Study text
□ □ □ □

In our study, the diet was dominated by readily digestible (i.e. little or no indigestible matter, such as shell) and easily accessible aquatic insect larvae such as caddisfly (mainly those lacking protective cases such as Hydropsyche angustipennis [Hyropsychidae] and Neureclipsis bimaculata [Polycentropodidae]), chironomids and mayflies. The low consumption of both crustaceans and molluscs (which dominate in round goby diet elsewhere, e.g. Kornis et al. 2012) in our study reflects their low representation in the macrozoobenthos assemblage, suggesting that round goby is a generalist feeder with prey availability determining diet composition. Low mollusc consumption may also reflect higher availability of other, more profitable prey items. Note also that most of the molluscs consumed in this study were represented by species such as Pisidium sp., Sphaerium sp., Lymnea sp. and B. tentaculata, which all have thin, easily digested shells. Of the molluscs taken, D. polymorpha represented just 27 %. Despite the presence of easily accessible eggs, larvae and juveniles of native fish (and gobies), our results demonstrated no predation pressure on the native fish fauna (see also Vašek et al. 2014), indicating rather a preference for bottom living, “sedentary” prey types. Indeed, there is little or no evidence of eggs or larvae as a common dietary item of round gobies throughout Europe, despite studies from the U.S. (e.g. Thompson & Simon 2014) recording up to 24 % of guts containing eggs, larvae and juveniles of a range of native species. While it is not known why this should be so, we can speculate that round gobies in the U.S. may be making new dietary choices as they adapt to a novel environment.
Our results did not confirm the hypothesis that round goby feeding intensity increases at night, suggesting that there is no general diel pattern in round goby feeding behaviour. The original hypothesis was based on relatively few studies, all of which originate from the Laurentian Great Lakes Basin. Dubs & Corkum (1996) and Dopazo et al. (2008), for example, both describe a night-time increase in round goby activity, connecting this with an increase in feeding intensity (Johnson et al. 2008) and a diel shift in diet composition (Carman et al. 2006). As our study took place on a typical channelised European river, this suggests that environmental conditions may play a role in determining round goby activity patterns, and on diel feeding behaviour in particular.

□ □ □ □

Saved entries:
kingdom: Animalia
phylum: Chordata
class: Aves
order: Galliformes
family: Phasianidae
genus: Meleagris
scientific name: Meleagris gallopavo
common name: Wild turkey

□ □ □ □

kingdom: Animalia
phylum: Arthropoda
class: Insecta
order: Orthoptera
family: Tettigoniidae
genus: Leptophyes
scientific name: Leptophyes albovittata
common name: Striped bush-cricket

□ □ □ □

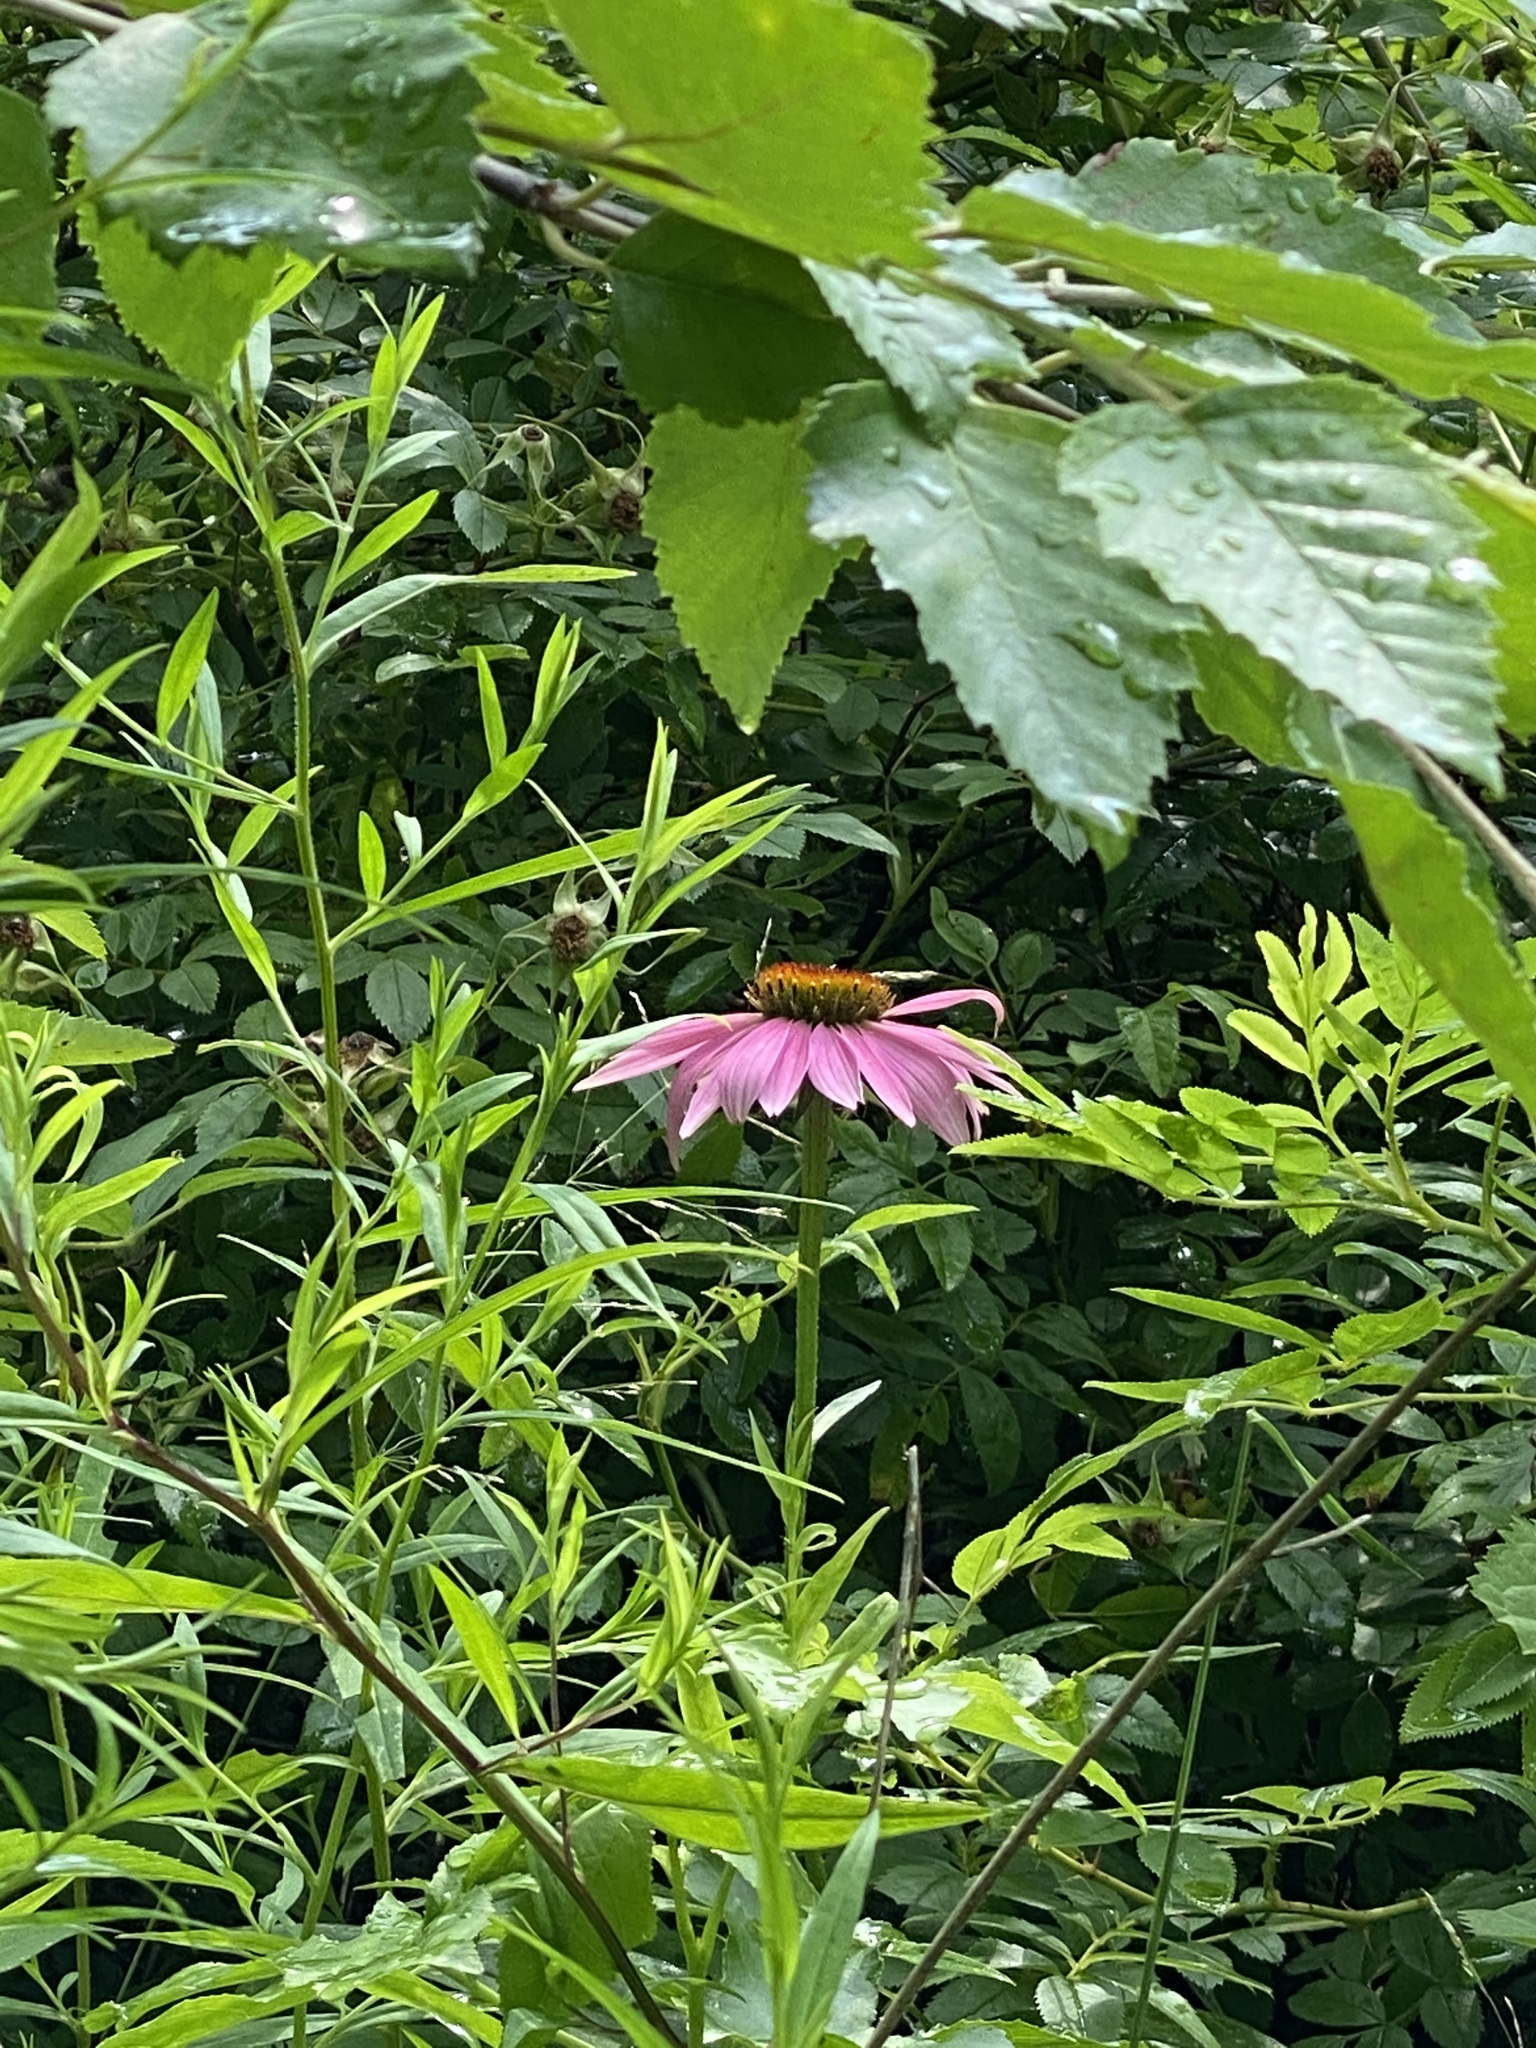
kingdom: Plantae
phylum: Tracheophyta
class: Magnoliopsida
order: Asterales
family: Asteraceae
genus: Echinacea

□ □ □ □

Exercise set
A. Repeat the round goby passage from "Our results did" up to and including "behaviour in particular.".
B. Write what comes next in the round goby passage, starting after its last sentence.
The saved entries are separate lines and have nothing to do with the round goby passage.

Results in order
A.
Our results did not confirm the hypothesis that round goby feeding intensity increases at night, suggesting that there is no general diel pattern in round goby feeding behaviour. The original hypothesis was based on relatively few studies, all of which originate from the Laurentian Great Lakes Basin. Dubs & Corkum (1996) and Dopazo et al. (2008), for example, both describe a night-time increase in round goby activity, connecting this with an increase in feeding intensity (Johnson et al. 2008) and a diel shift in diet composition (Carman et al. 2006). As our study took place on a typical channelised European river, this suggests that environmental conditions may play a role in determining round goby activity patterns, and on diel feeding behaviour in particular.

B.
Intuitively, diel feeding patterns are defined by either morphological adaptations (apparently not in round goby) and/or diel changes in a range of interacting factors, such as competition, predator pressure, habitat and prey availability and/or activity. At sites with homogeneous and stable habitat features, such as those found along our channelised study site (e.g. constant flow regime, constant presence of shelter), there is little or no potential for diel feeding changes. Similarly, there is little potential for diel change due to competition or predatory pressure as few other species inhabit the rip-rap habitat along the River Dyje (see Valová et al. 2006) and a diverse range of both day-active (e.g. pike Esox lucius, larger chub Squalius cephalus) and night-active (e.g. burbot Lota lota, pikeperch Sander lucioperca, European catfish Silurus glanis) predators constitute diurnally constant predatory pressure (see also Janáč & Jurajda 2013).
The only obvious way in which prey availability could change diurnally at this type of site is through nighttime drift. While drift was not specifically sampled for this study, samples assessing larval drift were taken on the same nights as our samples for a different study. These showed that the drifting assemblage consisted mostly of gobiid larvae and Leptodora kindti (Crustacea, Cladocera) (Janáč et al. 2013, K. Roche, pers. observ.). None of these items, however, was important in round goby diet (L. kindti was never found) during the day or night, strongly suggesting that gobies do not feed on drift, at least at our study site (but compare with the suggestions of Carman et al. 2006 and Johnson et al. 2008).
Diel changes in prey activity (aside from drift) were also unlikely. Most taxa present in round goby diet were sedentary and exposed to both day and night predation (e.g. molluscs, chironomids), those that could theoretically hide during the day (e.g. mayfly larvae, see Carman et al. 2006) would have to hide in the very habitats where gobies spend much of their time sheltering and feeding (i.e. interstitial spaces and sediment).
Unlike diel differences, there were significant (albeit relatively small) inter-sex differences observed in diet, thus confirming the paradigm-based hypothesis. We assume that the inter-sex differences observed in feeding intensity in our study resulted from the nest-guarding behaviour of males, i.e. even if males do leave the nest to feed, they will be restricted to the food available within a limited area close to the nest (herein termed the “nest range”). In our study, the significant inter-sex differences observed were marginal, with male IF 80 % of female and displaying only slight differences in diet composition. The intersex similarity in diet strongly suggests that a) the male nest range in our study area was large enough to contain prey in numbers/composition similar to that available over the whole river (i.e. reflecting that available to non-nest guarding females), b) that guarding of the nest only marginally restricts male feeding, and/or c) only a low proportion of guarding males were present in our sample. Although the majority of males caught consisted of larger (> 8 cm SL), mature individuals, many of which had the distinctive dark colouration of dominant males, we could not directly quantify the proportion of guarding males in the population sampled in our study.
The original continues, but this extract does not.